The most common other primary uses, in descending order, were frequency regulation, excess wind/solar generation, system peak shaving, load management and co-located renewable firming.

The EIA data shows other shifts:

    • Lithium-ion batteries accounted for 86% of the projects in 2020 and 96% in 2024.
    • Non-CHP IPPs operated 54% of facilities and 75% of capacity in 2020; that jumped to 72% of facilities and 86% of capacity by 2024.
    • Electric utilities operated 35% of facilities and 23% of capacity in 2020; that dropped to 23% of facilities and 10% of capacity by 2024.
    • Only 22% of facilities and 17% of capacity was operated in support of transmission and distribution assets in 2024.
    • As of 2024, there were 558 facilities with a combined nameplate capacity of 74.64 GW classified as “proposed”; here again, non-CHP IPPs are behind the great majority of the proposals, the great majority of which would entail lithium-ion batteries. Arbitrage would be the primary or secondary use for 402 projects with a combined capacity of 56.3 GW.

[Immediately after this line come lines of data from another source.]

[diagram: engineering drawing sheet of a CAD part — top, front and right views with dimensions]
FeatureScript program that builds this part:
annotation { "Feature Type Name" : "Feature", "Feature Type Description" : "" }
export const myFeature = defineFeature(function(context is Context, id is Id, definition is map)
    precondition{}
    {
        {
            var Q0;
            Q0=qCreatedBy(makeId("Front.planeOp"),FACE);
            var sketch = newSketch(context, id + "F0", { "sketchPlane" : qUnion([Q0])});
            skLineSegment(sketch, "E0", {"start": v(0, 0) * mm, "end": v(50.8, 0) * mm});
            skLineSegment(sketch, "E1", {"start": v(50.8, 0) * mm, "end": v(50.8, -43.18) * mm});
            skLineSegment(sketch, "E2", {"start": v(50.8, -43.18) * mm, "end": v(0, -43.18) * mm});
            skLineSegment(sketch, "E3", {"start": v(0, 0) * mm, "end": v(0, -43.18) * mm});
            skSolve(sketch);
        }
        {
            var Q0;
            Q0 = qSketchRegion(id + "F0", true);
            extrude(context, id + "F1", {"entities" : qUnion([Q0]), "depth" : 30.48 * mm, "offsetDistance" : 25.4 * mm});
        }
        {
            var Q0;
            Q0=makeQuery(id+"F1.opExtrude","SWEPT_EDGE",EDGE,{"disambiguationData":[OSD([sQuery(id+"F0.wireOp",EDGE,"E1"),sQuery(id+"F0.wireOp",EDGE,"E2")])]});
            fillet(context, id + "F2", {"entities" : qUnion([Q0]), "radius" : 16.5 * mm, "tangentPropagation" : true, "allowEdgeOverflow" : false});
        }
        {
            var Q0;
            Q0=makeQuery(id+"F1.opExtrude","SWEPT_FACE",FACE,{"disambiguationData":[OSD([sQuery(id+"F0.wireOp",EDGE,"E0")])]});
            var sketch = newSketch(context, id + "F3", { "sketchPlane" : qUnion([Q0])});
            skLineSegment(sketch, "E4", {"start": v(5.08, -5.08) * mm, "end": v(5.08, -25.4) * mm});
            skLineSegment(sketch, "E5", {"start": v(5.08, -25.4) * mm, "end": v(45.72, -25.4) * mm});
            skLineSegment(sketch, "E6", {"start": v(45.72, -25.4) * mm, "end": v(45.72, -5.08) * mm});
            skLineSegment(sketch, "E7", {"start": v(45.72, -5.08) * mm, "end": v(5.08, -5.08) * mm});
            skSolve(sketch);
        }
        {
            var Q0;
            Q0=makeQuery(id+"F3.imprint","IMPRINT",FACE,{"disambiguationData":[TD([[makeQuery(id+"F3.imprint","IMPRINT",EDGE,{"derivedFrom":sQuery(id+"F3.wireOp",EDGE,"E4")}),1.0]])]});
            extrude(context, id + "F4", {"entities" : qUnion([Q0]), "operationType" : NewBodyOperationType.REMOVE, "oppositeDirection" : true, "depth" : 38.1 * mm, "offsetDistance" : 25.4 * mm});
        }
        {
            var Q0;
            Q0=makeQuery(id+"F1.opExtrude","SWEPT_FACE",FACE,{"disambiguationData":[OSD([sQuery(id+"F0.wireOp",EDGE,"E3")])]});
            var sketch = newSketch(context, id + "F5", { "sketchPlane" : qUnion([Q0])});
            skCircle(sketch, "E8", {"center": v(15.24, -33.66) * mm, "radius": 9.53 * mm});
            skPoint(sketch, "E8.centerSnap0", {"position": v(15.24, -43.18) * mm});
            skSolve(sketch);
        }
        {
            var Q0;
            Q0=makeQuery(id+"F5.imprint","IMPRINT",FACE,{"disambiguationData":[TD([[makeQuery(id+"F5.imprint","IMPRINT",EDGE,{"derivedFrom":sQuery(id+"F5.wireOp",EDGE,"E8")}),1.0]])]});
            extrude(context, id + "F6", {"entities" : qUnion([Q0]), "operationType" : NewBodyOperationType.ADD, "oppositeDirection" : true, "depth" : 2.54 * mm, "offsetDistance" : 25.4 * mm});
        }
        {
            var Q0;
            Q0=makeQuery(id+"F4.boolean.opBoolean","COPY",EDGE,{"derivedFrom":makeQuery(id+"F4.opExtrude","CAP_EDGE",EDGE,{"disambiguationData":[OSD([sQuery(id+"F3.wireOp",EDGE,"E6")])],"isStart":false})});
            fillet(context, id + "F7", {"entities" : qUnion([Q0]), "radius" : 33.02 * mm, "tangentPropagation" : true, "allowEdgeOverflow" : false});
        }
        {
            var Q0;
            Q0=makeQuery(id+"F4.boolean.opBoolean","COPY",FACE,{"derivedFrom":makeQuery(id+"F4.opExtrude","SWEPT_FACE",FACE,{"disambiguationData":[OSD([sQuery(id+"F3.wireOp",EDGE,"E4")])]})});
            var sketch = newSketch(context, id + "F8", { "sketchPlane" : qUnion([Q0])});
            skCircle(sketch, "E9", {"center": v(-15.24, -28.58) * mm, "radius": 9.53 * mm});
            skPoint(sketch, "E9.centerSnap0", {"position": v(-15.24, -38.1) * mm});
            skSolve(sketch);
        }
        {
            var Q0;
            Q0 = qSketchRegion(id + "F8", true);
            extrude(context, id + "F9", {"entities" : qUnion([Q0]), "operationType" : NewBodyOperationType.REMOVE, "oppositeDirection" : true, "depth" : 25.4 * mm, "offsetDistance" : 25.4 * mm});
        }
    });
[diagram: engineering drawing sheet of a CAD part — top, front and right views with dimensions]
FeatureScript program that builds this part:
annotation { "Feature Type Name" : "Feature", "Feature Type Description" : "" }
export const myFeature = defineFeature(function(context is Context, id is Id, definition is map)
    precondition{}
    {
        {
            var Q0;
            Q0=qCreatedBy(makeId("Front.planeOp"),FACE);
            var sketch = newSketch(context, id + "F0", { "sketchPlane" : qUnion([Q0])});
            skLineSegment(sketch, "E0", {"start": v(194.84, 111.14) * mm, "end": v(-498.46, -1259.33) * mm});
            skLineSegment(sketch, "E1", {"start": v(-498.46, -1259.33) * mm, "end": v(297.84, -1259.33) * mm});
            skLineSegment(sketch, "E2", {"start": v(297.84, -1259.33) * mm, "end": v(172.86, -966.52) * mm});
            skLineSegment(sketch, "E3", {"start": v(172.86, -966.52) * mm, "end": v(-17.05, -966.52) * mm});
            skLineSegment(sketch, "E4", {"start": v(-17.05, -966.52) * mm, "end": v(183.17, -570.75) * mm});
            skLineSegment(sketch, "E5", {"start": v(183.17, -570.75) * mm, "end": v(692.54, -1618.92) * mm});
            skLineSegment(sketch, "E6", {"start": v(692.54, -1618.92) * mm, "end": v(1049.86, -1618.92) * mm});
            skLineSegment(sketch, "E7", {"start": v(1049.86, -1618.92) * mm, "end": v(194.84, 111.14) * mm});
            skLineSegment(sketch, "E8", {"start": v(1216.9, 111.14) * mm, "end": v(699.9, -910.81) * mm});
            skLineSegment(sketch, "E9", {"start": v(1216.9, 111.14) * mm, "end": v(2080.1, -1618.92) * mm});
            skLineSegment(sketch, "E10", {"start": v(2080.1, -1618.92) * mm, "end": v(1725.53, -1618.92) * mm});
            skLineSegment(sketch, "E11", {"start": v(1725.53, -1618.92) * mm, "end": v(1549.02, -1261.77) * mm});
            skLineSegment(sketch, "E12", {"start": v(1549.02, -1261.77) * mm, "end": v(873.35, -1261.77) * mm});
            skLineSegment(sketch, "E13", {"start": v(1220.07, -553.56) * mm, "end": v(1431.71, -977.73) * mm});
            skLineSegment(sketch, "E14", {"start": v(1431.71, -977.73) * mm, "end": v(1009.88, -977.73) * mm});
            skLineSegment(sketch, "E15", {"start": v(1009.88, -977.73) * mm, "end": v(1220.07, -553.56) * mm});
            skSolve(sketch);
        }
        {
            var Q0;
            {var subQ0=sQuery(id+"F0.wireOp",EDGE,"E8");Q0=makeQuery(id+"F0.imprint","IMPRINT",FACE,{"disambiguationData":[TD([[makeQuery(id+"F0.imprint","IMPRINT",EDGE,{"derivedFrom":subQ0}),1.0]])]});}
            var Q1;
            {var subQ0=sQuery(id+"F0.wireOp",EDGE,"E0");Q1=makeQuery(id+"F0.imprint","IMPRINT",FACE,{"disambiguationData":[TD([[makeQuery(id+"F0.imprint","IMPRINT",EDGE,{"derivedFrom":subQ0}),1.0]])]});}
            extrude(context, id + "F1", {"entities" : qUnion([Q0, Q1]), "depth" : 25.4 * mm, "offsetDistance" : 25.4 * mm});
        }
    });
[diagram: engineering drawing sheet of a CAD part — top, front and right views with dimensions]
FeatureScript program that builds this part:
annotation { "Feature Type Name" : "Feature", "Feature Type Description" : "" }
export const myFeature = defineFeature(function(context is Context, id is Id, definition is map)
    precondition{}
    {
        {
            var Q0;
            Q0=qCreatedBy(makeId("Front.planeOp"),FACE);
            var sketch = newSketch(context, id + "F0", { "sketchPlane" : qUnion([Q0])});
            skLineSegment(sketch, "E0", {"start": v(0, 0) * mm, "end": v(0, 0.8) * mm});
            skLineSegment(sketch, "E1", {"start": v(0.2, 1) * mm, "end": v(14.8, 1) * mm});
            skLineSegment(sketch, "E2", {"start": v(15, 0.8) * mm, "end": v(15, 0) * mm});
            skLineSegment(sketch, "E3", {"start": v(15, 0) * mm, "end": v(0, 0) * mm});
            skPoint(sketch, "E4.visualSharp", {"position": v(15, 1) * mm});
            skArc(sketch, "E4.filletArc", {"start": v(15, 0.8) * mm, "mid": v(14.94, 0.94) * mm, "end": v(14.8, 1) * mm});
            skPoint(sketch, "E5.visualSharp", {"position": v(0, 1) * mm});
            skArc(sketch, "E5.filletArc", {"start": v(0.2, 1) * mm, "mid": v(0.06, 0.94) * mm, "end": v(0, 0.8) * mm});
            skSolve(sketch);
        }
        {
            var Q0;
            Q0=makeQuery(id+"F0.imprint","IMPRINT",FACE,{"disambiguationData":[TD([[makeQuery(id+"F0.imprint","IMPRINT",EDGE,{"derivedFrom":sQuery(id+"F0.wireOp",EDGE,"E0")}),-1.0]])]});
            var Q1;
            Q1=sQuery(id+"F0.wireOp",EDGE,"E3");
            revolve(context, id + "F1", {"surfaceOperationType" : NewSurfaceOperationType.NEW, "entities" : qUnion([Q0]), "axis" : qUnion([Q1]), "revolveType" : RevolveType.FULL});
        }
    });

EIA breaks U.S. utility-scale battery capacity into three geographic categories: CAISO, ERCOT and everywhere else. 2024 ended with nearly 12 GW of capacity online in CAISO, approximately 8 GW in ERCOT and roughly 7.5 GW in the rest of the country.

ERCOT showed the heaviest activity, with roughly 7 GW sometimes used and 4 GW primarily used for arbitrage.

Arbitrage was somewhat less frequent in CAISO and much less frequent in the rest of the country, where only about 2 GW was primarily used to facilitate buying electricity when cheap and selling it while expensive.